On the other hand, show that $\det\left(\matrix{1& x_1&x_2\\1& y_1&y_2\\1& z_1&z_2\\}\right)$ is $0$ if and only if the last row is a linear combination of the first two rows.
Finally, show that a linear combination as above gives you exactly $(z_1,z_2)$ as an affine combination of $(x_1,x_2)$ and $(y_1,y_2)$.
A: You want $$ (x_1,x_2),( y_1,y_2), ( z_1,z_2) $$ to be co-linear.
That is the vectors $V=( y_1-x_1, y_2-x_2)$ and $W=( z_1-x_1, z_2-x_2)$  to be linearly dependent.

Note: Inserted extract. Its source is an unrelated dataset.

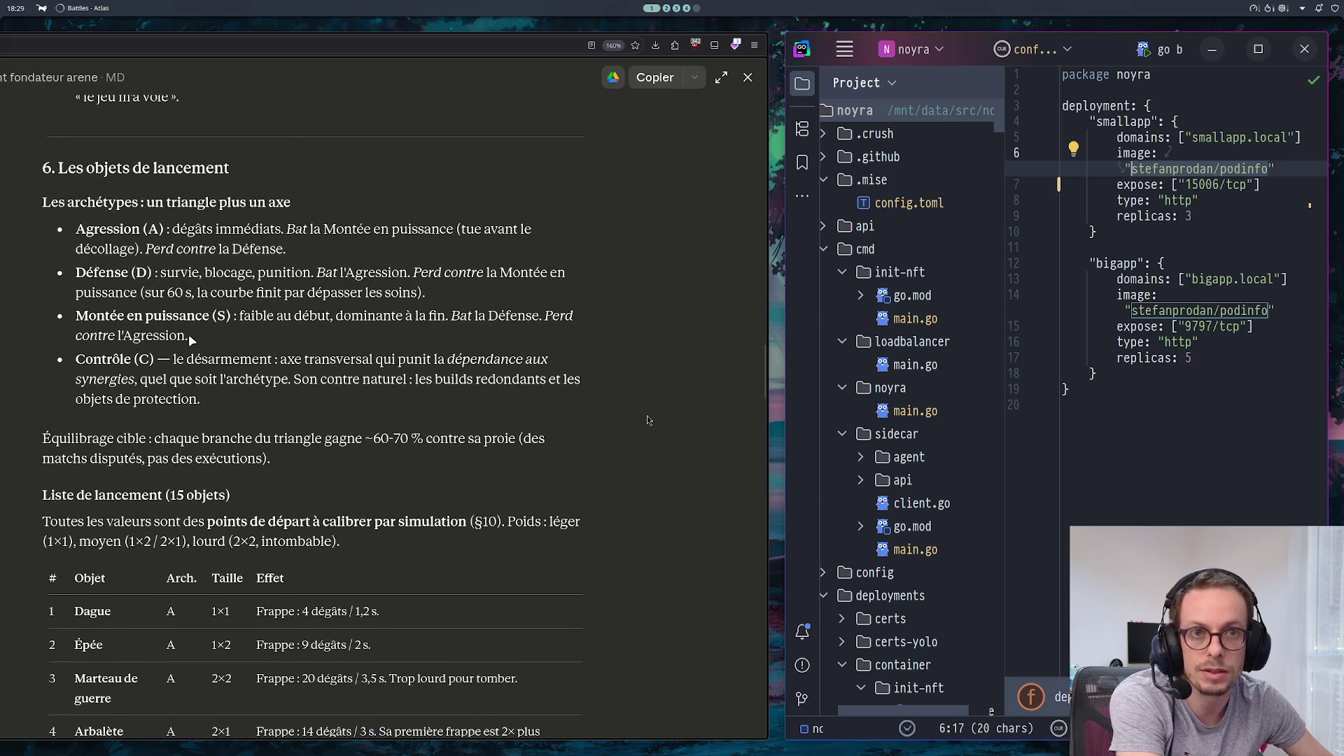
Scroll the launch table down through rows 4–15, ending with Sangle
scroll(231, 314, "down", 6)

That is $$V\times W  =\det\left(\matrix{i& j&k\\y_1-x_1& y_2-x_2&   0 \\ z_1-x_1 &   z_2-x_2 &0\\}\right)=(0,0,0)$$
Note that 
$ V\times W = 0 $ iff 
$$\det\left(\matrix{1& x_1&x_2\\1& y_1&y_2\\1& z_1&z_2\\}\right)=0$$
A: $\begin{vmatrix} 1 & x_1&x_2\\1& y_1&y_2\\1& z_1&z_2\\ \end{vmatrix} $ is the (signed) area of the triangle with vertices $(x_1, x_2), (y_1, y_2), (z_1, z_2)$ (see here).
Therefore, this determinant is zero iff the points are collinear.